* What this task involves
Give back, unchanged, each line from the one containing "699 16 369.7" through the last line of the entries below.

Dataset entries
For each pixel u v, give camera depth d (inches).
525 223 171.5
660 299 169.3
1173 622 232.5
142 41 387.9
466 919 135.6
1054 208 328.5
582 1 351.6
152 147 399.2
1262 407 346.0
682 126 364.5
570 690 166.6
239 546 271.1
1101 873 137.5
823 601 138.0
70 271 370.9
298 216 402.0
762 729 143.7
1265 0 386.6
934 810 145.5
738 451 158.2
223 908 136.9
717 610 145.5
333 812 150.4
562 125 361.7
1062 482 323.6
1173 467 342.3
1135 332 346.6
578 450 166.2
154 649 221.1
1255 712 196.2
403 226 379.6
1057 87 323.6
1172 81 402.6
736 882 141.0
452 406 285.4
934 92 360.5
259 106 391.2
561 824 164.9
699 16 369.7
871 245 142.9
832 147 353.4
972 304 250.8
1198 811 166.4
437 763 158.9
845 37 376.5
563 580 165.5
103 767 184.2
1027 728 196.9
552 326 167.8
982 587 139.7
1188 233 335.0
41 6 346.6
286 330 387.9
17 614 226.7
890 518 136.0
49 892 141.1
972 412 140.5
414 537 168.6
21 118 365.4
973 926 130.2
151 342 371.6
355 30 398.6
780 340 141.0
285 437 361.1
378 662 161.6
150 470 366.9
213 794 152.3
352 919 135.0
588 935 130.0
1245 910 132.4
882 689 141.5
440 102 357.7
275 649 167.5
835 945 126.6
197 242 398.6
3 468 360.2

* Answer section
699 16 369.7
871 245 142.9
832 147 353.4
972 304 250.8
1198 811 166.4
437 763 158.9
845 37 376.5
563 580 165.5
103 767 184.2
1027 728 196.9
552 326 167.8
982 587 139.7
1188 233 335.0
41 6 346.6
286 330 387.9
17 614 226.7
890 518 136.0
49 892 141.1
972 412 140.5
414 537 168.6
21 118 365.4
973 926 130.2
151 342 371.6
355 30 398.6
780 340 141.0
285 437 361.1
378 662 161.6
150 470 366.9
213 794 152.3
352 919 135.0
588 935 130.0
1245 910 132.4
882 689 141.5
440 102 357.7
275 649 167.5
835 945 126.6
197 242 398.6
3 468 360.2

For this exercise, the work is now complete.